__Supplied passage__.
Policy Gradient For Pong Not Learning

Hello, I’m trying to train an AI to play pong. I have 2 separate neural network controlling each paddle (left AI + right AI). So how I implemented my training environment is that for every time step I would obtain the gradient vector for the action taken (up,down,stop) given the states (paddle + ball states) for the specific time step. I would then accumulate these gradients for later updates. I have the following code for the methods that I used to sample the policy network given state and action mask, and method to obtain the loss value below.

def lossvalue(self,logits,target):
        Pred = [logits] #wrap logits tensor in list
        Pred = torch.stack(Pred, dim=0) #reformat into nested tensor
        Loss = self.LossFn(Pred,torch.LongTensor([target]))

        return Loss

def samplingaction(self, raw_output_tensor, actionmask):
        if (self.training == True): #training
            copy_logits = raw_output_tensor.clone() #make copy of raw logits tensor
            copy_logits = copy_logits.masked_fill_(actionmask,-math.inf) #mask invalid actions
            distribution = Categorical(logits=copy_logits) #create probability distribution
            action = distribution.sample() #sample action
        else: #evaluating
            raw_output_tensor = raw_output_tensor.masked_fill_(action,-math.inf) #mask invalid action
            action = torch.argmax(raw_output_tensor) #choose best action
        
        return action

I then use these methods in the game loop as such to collect the gradient for each time step for later updates

            #get game states
            left_states = GetGameStates()

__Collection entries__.
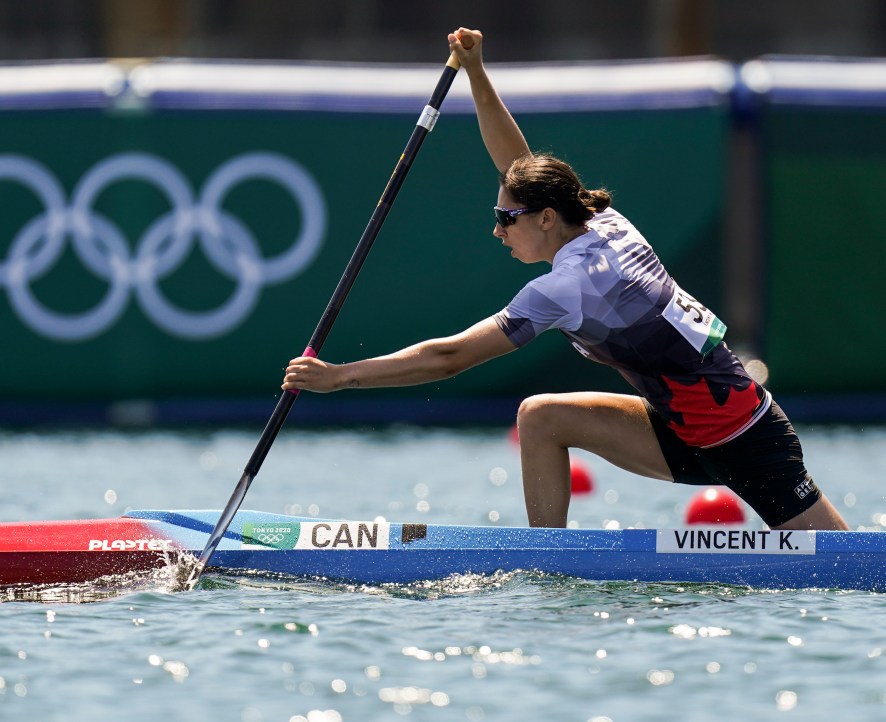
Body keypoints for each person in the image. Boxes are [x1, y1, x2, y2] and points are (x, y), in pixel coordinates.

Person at [281, 27, 848, 532]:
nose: (498, 232)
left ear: (546, 218)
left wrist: (340, 377)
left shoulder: (565, 289)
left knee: (850, 569)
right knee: (541, 416)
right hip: (679, 428)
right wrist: (476, 73)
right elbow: (518, 165)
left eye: (506, 219)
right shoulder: (599, 218)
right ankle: (548, 557)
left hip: (743, 434)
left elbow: (449, 358)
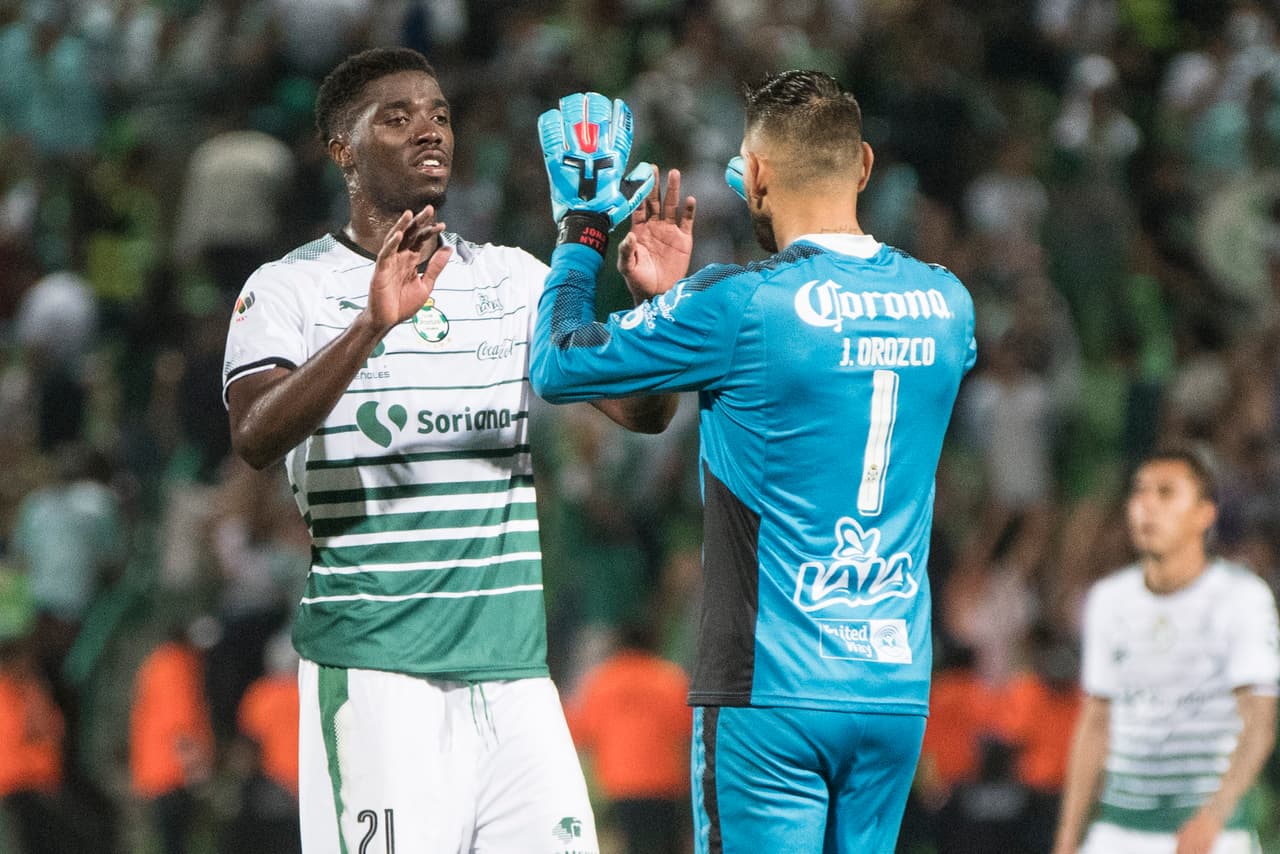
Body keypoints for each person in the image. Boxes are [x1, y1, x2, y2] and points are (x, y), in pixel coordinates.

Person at [222, 46, 680, 854]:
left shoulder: (511, 280)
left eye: (438, 114)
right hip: (377, 680)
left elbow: (642, 412)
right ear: (342, 149)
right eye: (395, 118)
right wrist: (370, 325)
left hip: (515, 683)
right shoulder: (287, 288)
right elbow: (254, 435)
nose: (428, 130)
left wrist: (658, 308)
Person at [532, 70, 977, 852]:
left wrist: (584, 233)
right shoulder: (948, 303)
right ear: (864, 166)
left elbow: (560, 361)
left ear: (755, 176)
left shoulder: (738, 304)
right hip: (891, 687)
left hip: (768, 691)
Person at [1052, 449, 1280, 854]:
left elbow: (1259, 721)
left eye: (1166, 493)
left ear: (1205, 513)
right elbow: (1096, 722)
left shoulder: (1241, 597)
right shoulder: (1108, 600)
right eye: (1139, 493)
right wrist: (1068, 837)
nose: (1147, 507)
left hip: (1211, 832)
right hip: (1119, 829)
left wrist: (1214, 816)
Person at [565, 621, 692, 854]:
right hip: (664, 784)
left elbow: (582, 733)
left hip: (619, 784)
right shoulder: (669, 678)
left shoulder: (601, 681)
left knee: (631, 846)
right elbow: (688, 729)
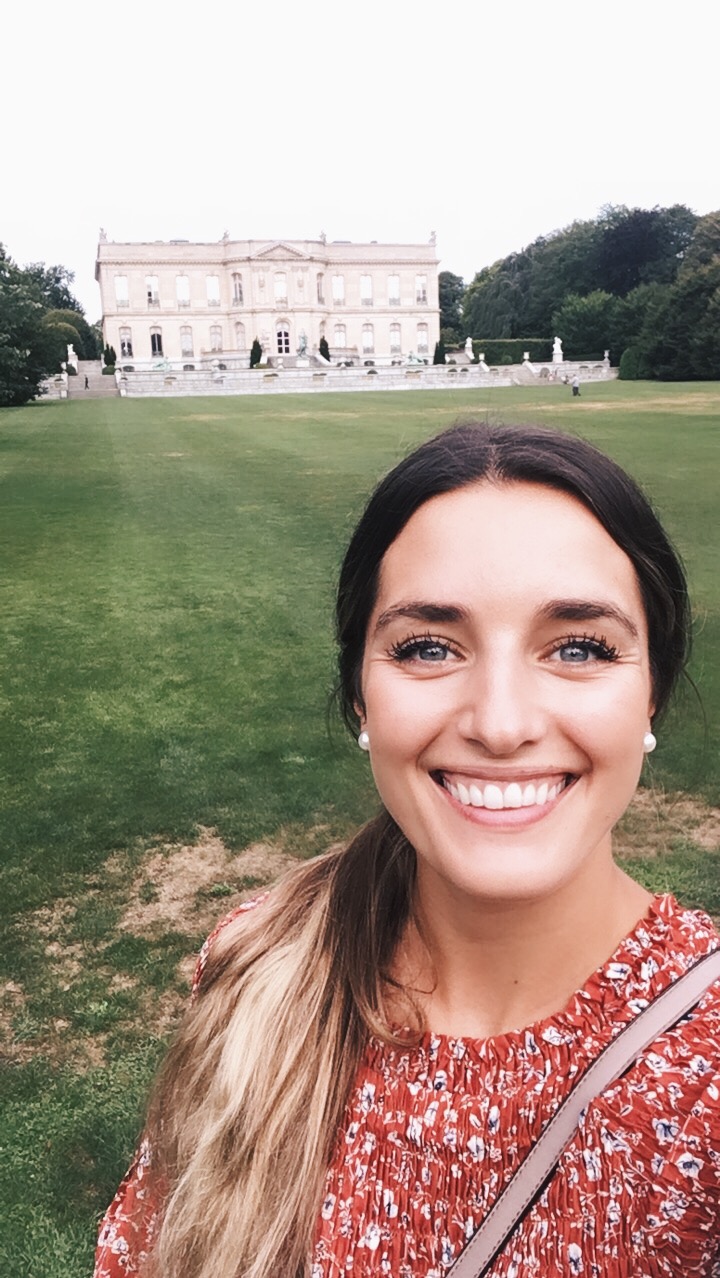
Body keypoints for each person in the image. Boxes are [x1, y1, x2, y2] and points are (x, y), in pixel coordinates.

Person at [95, 423, 720, 1278]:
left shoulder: (703, 1079)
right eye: (429, 646)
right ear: (359, 695)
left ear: (652, 691)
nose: (502, 724)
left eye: (579, 647)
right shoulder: (257, 957)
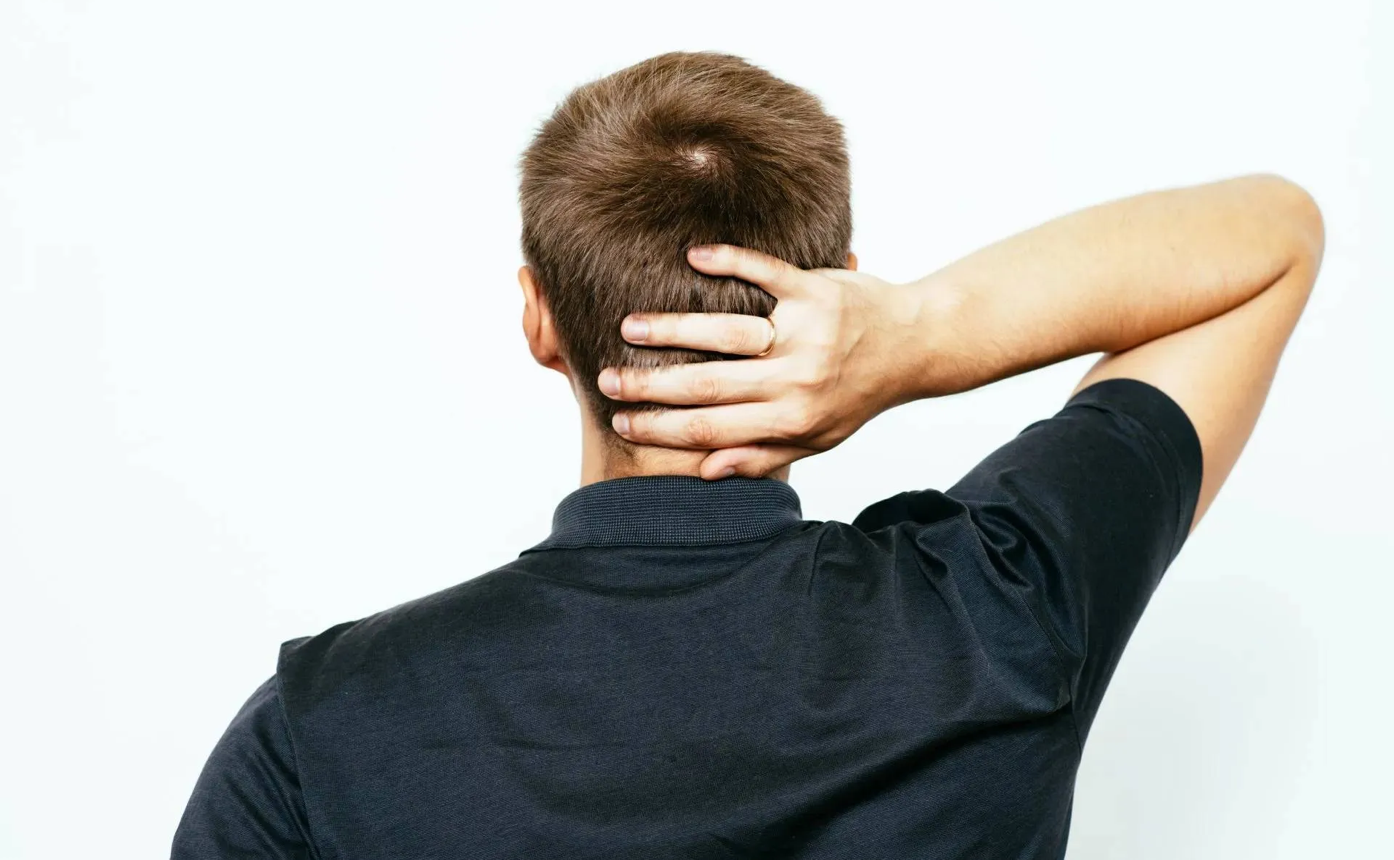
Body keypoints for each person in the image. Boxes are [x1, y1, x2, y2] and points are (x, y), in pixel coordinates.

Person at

__Problems and tasks__.
A: How would you translate this sentence from the Pong post into Spanish: "I would then accumulate these gradients for later updates."
B: Can you pick up the Pong post right after its final line and carry it on?
None of these items is needed.

__Responses to the exercise__.
A: Luego acumularía estos gradientes para actualizaciones posteriores.

B:
            right_states = GetGameStates(False)
            #forward propogation + remember numpy -> tensor conversion
            left_logit = left_AI.forward(torch.FloatTensor(left_states))
            right_logit = right_AI.forward(torch.FloatTensor(right_states))
            #obtain left action mask
            left_actionmask = torch.tensor([0,0,0],dtype=torch.bool)
            if (left_y <= 0): #up invalid action
                left_actionmask[1] = 1
            elif (left_y + pad_length >= height): #down invalid action
                left_actionmask[2] = 1
            #obtain right action mask
            right_actionmask = torch.tensor([0,0,0],dtype=torch.bool)
            if (right_y <= 0): #up invalid action
                right_actionmask[1] = 1
            elif (right_y + pad_length >= height): #down invalid action
                right_actionmask[2] = 1
            #sample action + remember tensor -> scalar conversion
            left_action = left_AI.samplingaction(left_logit,left_actionmask).item()
            right_action = right_AI.samplingaction(right_logit,right_actionmask).item()
            #obtain loss values
            LeftLoss = left_AI.lossvalue(left_logit,left_action)
            RightLoss = right_AI.lossvalue(right_logit,right_action)
            #obtain and accumulate gradient for decision
            LeftLoss.backward()
            RightLoss.backward()

I’m using cross entropy loss and Adam optimizer. The idea was every time the paddle successfully hit the ball, I would perform gradient descent and encourage the actions that lead up to the hit (using gradients accumulated over the time step). If the paddle missed then I would perform gradient ascent to discourage the actions that lead up to the miss (using gradients accumulated over the time step). Then every time I finished my updates, I would the then zero the grad, and the process of accumulating gradients for each time step continued again. I have my learn method below, that I would call anytime a paddle hit/missed the ball. The reset is just a flag variable for certain situations where I just wanted to simply zero the gradient without performing any updates.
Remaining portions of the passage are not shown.